TASK BRIEF: Check the records below line by line, and report how many lines include the string "archives". No other words are needed.

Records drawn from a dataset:
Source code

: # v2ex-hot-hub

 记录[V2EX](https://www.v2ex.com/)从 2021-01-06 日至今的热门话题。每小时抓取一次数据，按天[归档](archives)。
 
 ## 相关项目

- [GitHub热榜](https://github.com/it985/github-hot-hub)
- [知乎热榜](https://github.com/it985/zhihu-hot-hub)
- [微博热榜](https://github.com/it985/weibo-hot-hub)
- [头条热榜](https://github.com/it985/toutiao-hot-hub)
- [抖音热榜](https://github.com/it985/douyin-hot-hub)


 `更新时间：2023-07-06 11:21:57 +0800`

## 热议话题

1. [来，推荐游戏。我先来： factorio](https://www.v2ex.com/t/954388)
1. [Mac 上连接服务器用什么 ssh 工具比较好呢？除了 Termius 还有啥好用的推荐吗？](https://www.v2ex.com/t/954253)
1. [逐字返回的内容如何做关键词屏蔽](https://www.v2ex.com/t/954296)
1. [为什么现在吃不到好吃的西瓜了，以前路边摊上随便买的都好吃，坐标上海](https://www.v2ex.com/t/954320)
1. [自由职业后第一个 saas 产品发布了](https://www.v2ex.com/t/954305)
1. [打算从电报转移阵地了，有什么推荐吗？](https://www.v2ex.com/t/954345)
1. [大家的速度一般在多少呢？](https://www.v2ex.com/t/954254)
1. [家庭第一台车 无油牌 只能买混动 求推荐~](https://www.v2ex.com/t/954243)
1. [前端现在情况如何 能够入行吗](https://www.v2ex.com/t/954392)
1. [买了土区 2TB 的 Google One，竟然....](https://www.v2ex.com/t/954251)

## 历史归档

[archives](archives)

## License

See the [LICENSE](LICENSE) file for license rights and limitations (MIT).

WRITTEN SOLUTION: 2